Instruction -> Leaving the pictures aside, repeat every line below exactly.

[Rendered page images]
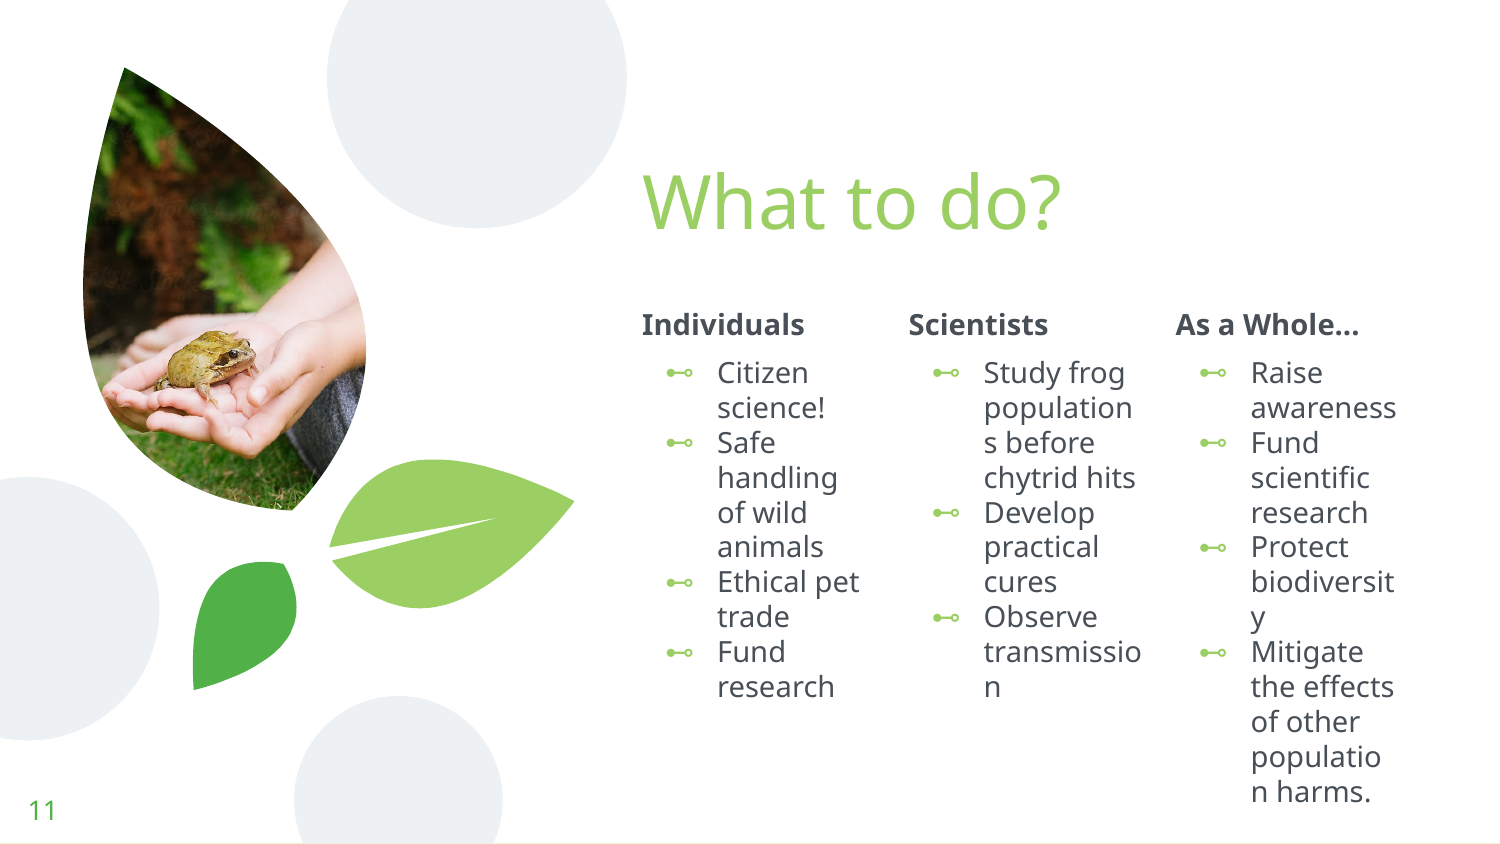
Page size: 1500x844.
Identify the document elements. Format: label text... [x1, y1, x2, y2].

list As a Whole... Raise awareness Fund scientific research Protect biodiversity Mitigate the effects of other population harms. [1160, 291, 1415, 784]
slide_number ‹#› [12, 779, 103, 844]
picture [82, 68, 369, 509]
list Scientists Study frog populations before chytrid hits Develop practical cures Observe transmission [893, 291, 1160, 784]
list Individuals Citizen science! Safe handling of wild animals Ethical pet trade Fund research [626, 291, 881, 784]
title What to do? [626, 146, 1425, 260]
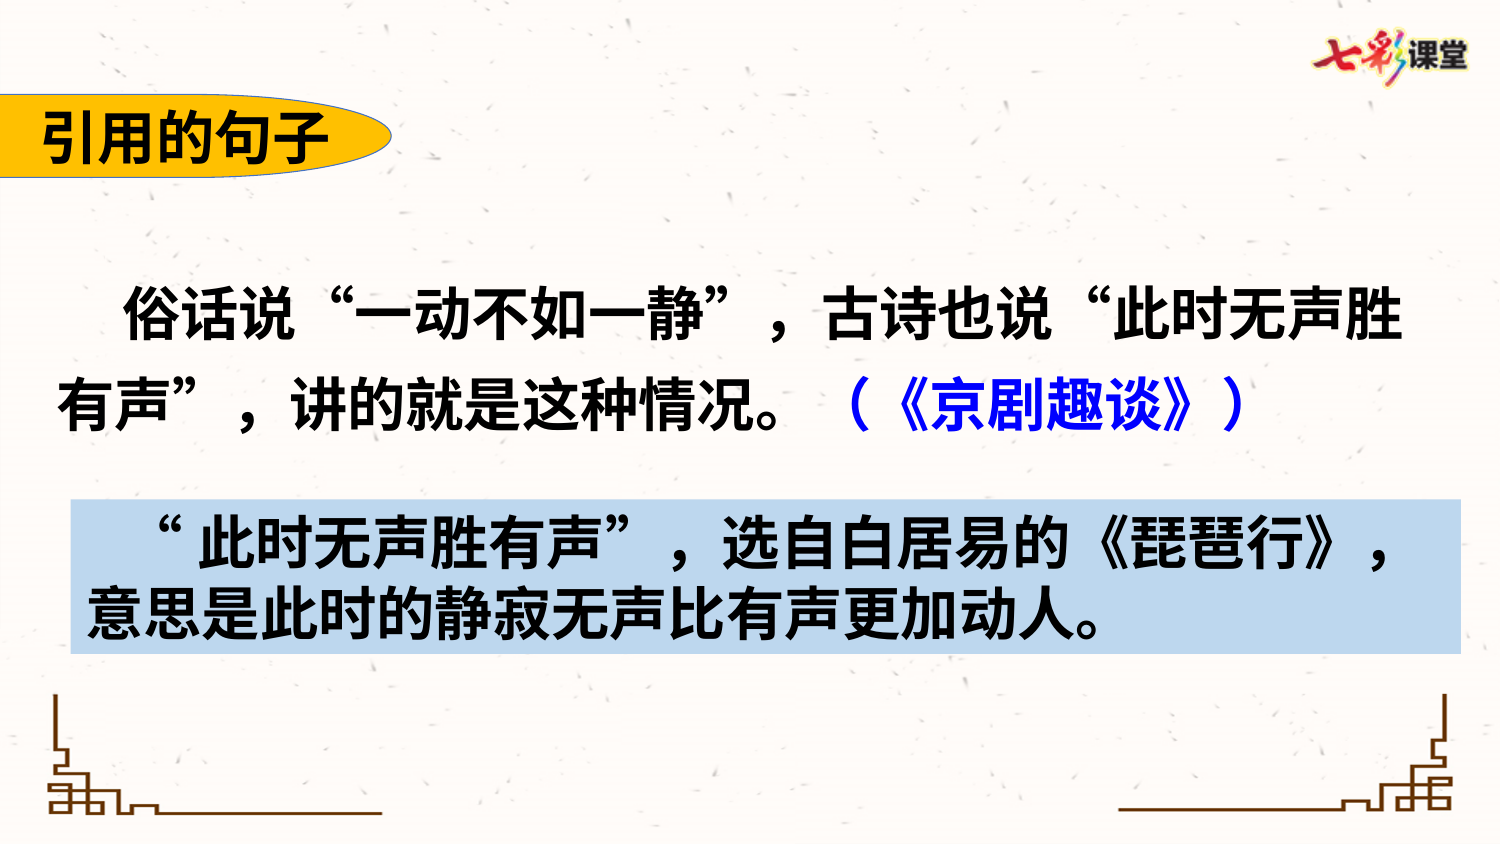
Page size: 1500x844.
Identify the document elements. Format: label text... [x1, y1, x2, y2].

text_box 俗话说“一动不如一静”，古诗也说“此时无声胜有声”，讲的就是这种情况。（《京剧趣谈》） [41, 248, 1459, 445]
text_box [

Solution ->
Page size: 1500x844.
Identify the document elements. Format: label text... [x1, y1, x2, y2].

list As a Whole... Raise awareness Fund scientific research Protect biodiversity Mitigate the effects of other population harms. [1160, 291, 1415, 784]
slide_number ‹#› [12, 779, 103, 844]
picture [82, 68, 369, 509]
list Scientists Study frog populations before chytrid hits Develop practical cures Observe transmission [893, 291, 1160, 784]
list Individuals Citizen science! Safe handling of wild animals Ethical pet trade Fund research [626, 291, 881, 784]
title What to do? [626, 146, 1425, 260]
Page size: 1500x844.
Identify the document elements. Format: label text... [x1, y1, x2, y2].

text_box 俗话说“一动不如一静”，古诗也说“此时无声胜有声”，讲的就是这种情况。（《京剧趣谈》） [41, 248, 1459, 445]
text_box [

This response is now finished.